Toujours scénarisé par l’unique scénariste de la série, Julian Fellowes, « Downton Abbey », le film, ressemble sans nul doute à un épisode version extra large de la série. Tandis que l’on y retrouve une bonne vingtaine de personnages ayant passionné les foules devant leur téléviseur, la visite royale en question n’est en fait ici d’un prétexte, lequel nous permettra de prolonger le cas des Crawley et de leurs valets, entre lesquels le respect a toujours été mutuel. D’ailleurs, ces derniers n’apprécieront guère ici la venue des domestiques de la famille royale, offensés par leur arrogance et leur soif de tout contrôler. Dès lors, Anna, la femme de chambre de Lady Mary, demandera à celle-ci de refaire appel à Carson, le majordome retraité qui a sauvé tant de fois le domaine par le passé, afin de gérer la situation. Aussi, il sera particulièrement question ici d’une embrouille entre la Dame de compagnie de la reine, Lady Maud Bagshaw, et la comtesse douairière de Grantham, Violet Crawley, à propos d’un problème d’héritage...

Quelque peu idéalisé (tout comme l’était son modèle), le film nous embarque alors dans une multitude de segments narratifs qui vont naître de cette visite, et qui se valent avec plus ou moins de réussite, dans le sens où l’ensemble des personnages ont droit à leur(s) petit(s) ou grand(s) moment(s), lesquels traitent de sujets aussi divers soient-ils, mais toujours bien incrustés dans leur temps (on est à la fin des années vingt) et le contexte social aisé. Grossesse imprévue, héritage, devoirs royaux, mariage, tentative de meurtre, relation entre personnes de même sexe, succession et ou encore choix de vie pour le bien commun sont ainsi au cœur de ce film.

Si l’on a parfois l’impression de regarder un épisode des « Feux de l’Amour », il faut bien reconnaître que toutes ses histoires s’imbriquent à merveille, grâce à un montage de plus en plus fluide, et nous permet de retrouver ou de découvrir des personnages très intéressants, et par-dessus tout attachants. Ainsi, même si le spectateur qui n’a jamais vu la série sera peut-être un peu dépassé durant les premières minutes, Julian Fellowes parvient, petit à petit, à faire vivre et faire encore évoluer un peu plus ses personnages, ou suffisamment en tout cas pour nous rendre bleu d’eux.
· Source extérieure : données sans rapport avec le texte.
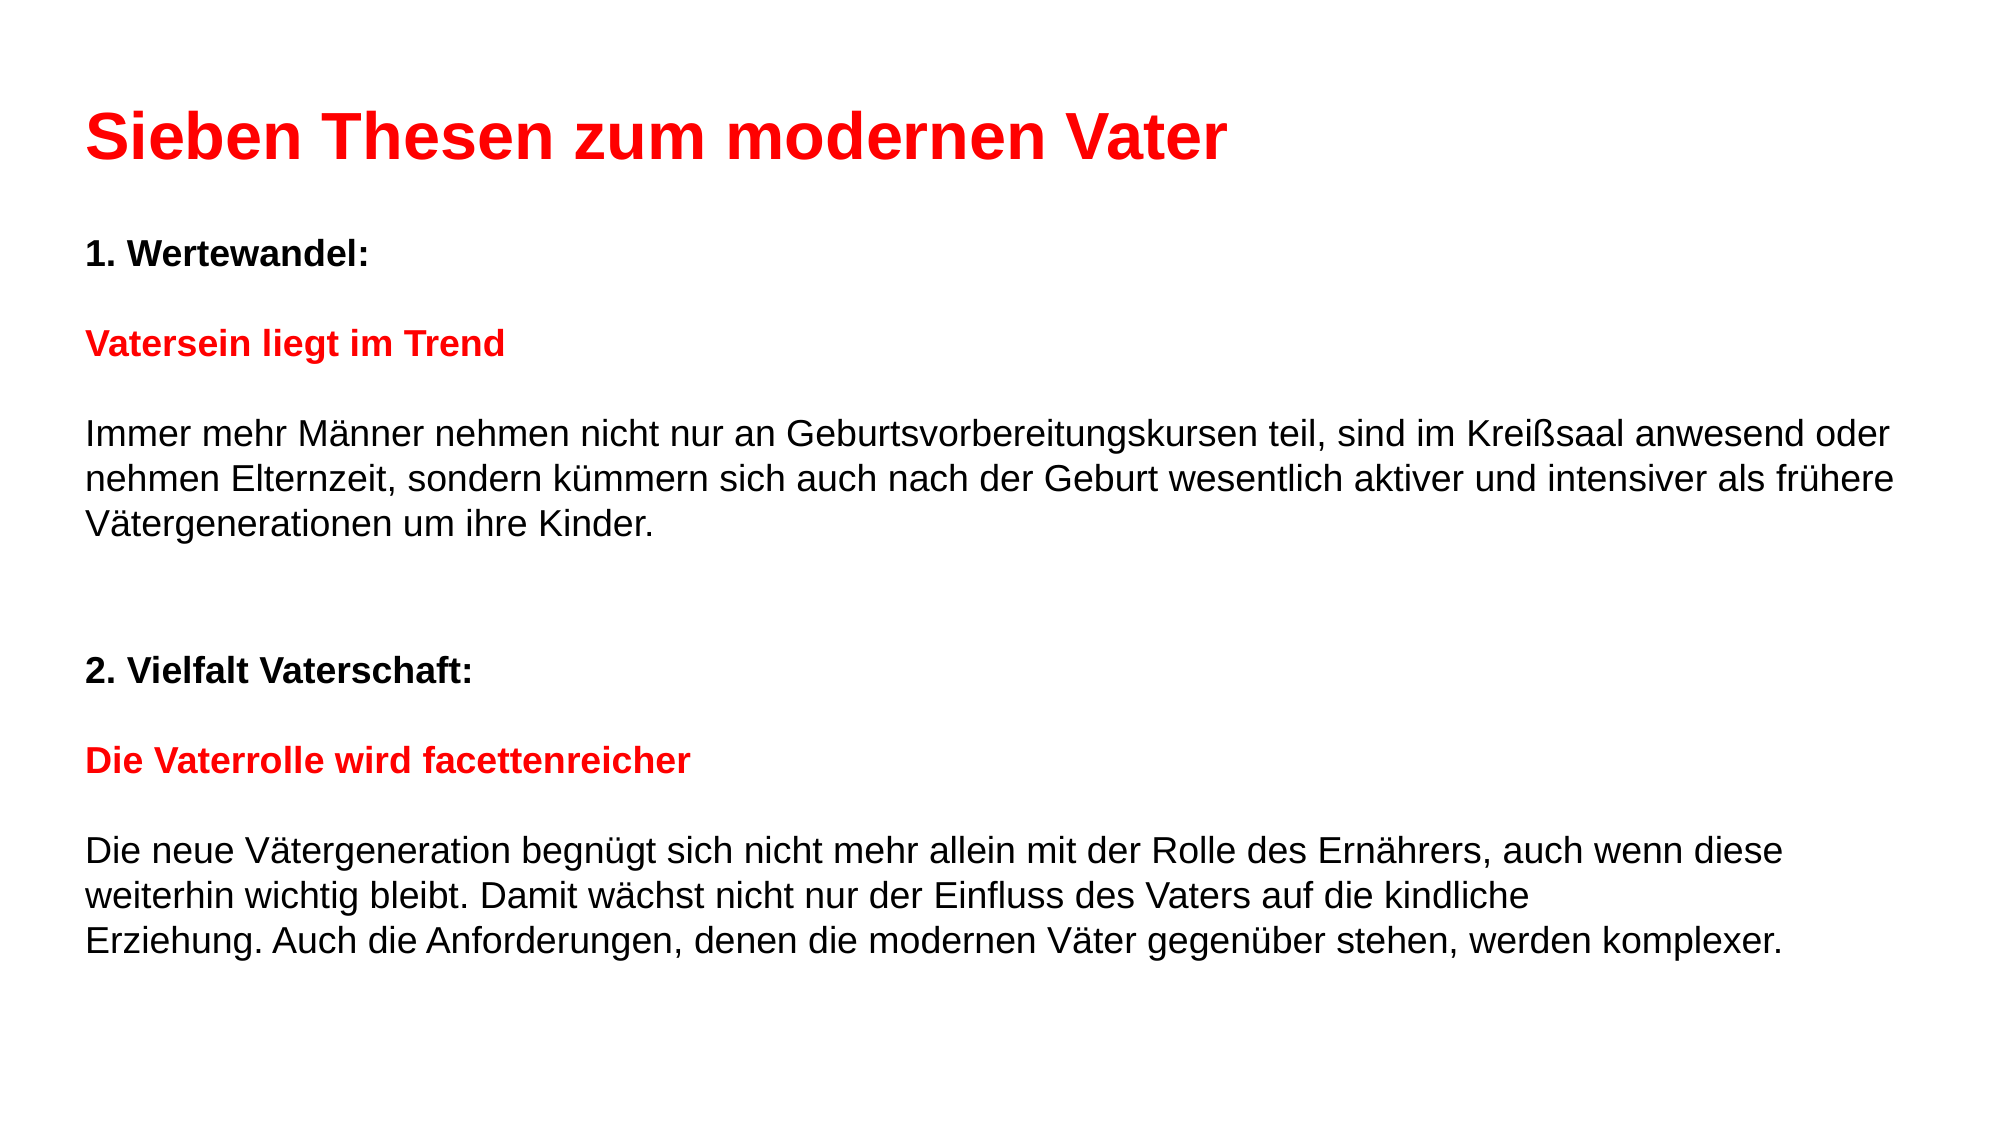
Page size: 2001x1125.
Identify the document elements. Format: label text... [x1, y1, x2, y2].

Bien sûr, il n’y a pas la même place au générique pour tout le monde, mais « Downton Abbey » réserve de bien beaux dénouement aux sous-intrigues liées à certains de ses aristocrates favoris, et à leur fidèle équipe. On est d’ailleurs parfois littéralement sous le charme de plusieurs scènes, d’une finesse et d’une élégance sans nom, qui en disent long sur les temps qui couraient, les traditions aristocratiques et l’importance du paraître en son sein. Enfin, de majestueuses envolées verbales fusent évidemment à la pelle, et le contraire nous aurait étonné.

Alors qu’il avait déjà dirigé plusieurs épisodes de la série, dont le spécial Noël en 2015, Michael Engler, en connaissance du matériel initial, nous offre ici une réalisation soignée, fidèle et dans la continuité logique de la série, même si moins incisive. Maintenant, « Downton Abbey » pèche certainement par manque d’ambition scénaristique, étant donné le caractère parfois anecdotique, où superficiel de certains thèmes abordés. Mais il fallait bien arriver à faire exister ces personnages, et le résultat est, à ce niveau-là, plutôt réussi pour être souligné.